Exercise aim: Set down all of the entries word for word, omitting the images they contain.

[Records contained in a dataset]
=======
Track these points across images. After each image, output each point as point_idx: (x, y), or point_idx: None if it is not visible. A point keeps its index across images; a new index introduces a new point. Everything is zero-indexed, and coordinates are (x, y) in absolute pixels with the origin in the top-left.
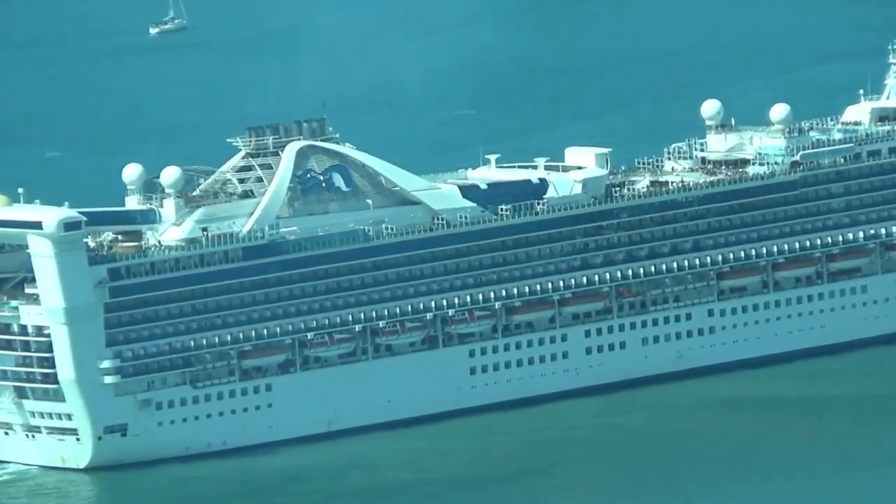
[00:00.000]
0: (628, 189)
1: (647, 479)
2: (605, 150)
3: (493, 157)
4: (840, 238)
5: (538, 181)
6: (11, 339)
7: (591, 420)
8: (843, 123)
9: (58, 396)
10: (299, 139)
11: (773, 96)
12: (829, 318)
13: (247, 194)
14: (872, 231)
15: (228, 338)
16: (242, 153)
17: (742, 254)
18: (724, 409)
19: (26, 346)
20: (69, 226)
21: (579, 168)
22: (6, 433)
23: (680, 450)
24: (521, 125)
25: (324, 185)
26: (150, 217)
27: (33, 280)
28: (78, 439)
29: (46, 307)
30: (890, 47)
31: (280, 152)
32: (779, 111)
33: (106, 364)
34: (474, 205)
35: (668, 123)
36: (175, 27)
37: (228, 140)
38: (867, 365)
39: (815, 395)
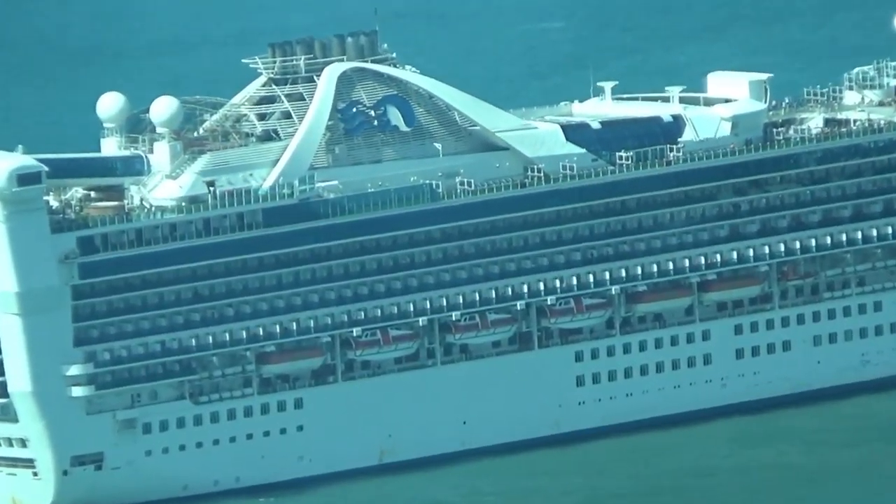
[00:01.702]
0: (795, 130)
1: None
2: (764, 76)
3: (608, 85)
4: None
5: (671, 119)
6: None
7: (733, 450)
8: None
9: (7, 415)
10: (342, 60)
11: None
12: None
13: (269, 135)
14: None
15: (244, 335)
16: (263, 79)
17: None
18: None
19: None
20: (24, 178)
21: (727, 101)
22: None
23: (849, 497)
24: (633, 42)
25: (375, 122)
26: (135, 166)
27: None
28: (35, 474)
29: None
30: None
31: (315, 77)
32: None
33: (74, 370)
34: (583, 151)
35: (843, 40)
36: None
37: (244, 61)
38: None
39: None
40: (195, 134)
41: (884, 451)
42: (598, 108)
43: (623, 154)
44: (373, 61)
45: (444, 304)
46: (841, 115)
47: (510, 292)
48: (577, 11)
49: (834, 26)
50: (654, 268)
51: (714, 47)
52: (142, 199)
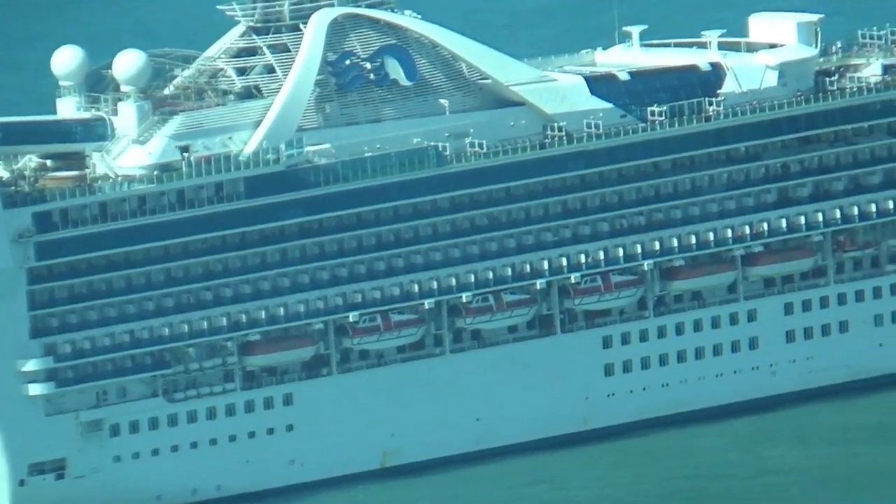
=======
Reply to the exercise:
Track these points across images. After each image, output each point as point_idx: (x, y), or point_idx: None if it is not visible. A point keeps its index across images; a new index introduces a new point. Everything is zero-indexed, and coordinates are (x, y) in absolute pixels with the origin in the top-left.
[00:00.000]
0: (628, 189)
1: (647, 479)
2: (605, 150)
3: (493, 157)
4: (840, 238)
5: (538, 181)
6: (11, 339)
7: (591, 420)
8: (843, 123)
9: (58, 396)
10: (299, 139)
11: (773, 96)
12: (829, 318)
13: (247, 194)
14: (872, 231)
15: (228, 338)
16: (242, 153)
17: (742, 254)
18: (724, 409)
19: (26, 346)
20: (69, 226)
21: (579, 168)
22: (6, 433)
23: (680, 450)
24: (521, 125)
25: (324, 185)
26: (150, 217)
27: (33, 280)
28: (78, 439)
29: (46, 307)
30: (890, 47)
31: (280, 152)
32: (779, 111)
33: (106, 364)
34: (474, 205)
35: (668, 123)
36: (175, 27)
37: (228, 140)
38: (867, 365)
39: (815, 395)
[00:01.702]
0: (795, 130)
1: None
2: (764, 76)
3: (608, 85)
4: None
5: (671, 119)
6: None
7: (733, 450)
8: None
9: (7, 415)
10: (342, 60)
11: None
12: None
13: (269, 135)
14: None
15: (244, 335)
16: (263, 79)
17: None
18: None
19: None
20: (24, 178)
21: (727, 101)
22: None
23: (849, 497)
24: (633, 42)
25: (375, 122)
26: (135, 166)
27: None
28: (35, 474)
29: None
30: None
31: (315, 77)
32: None
33: (74, 370)
34: (583, 151)
35: (843, 40)
36: None
37: (244, 61)
38: None
39: None
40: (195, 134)
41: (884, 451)
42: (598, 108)
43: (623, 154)
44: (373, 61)
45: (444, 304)
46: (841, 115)
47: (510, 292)
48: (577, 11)
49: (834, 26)
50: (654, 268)
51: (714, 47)
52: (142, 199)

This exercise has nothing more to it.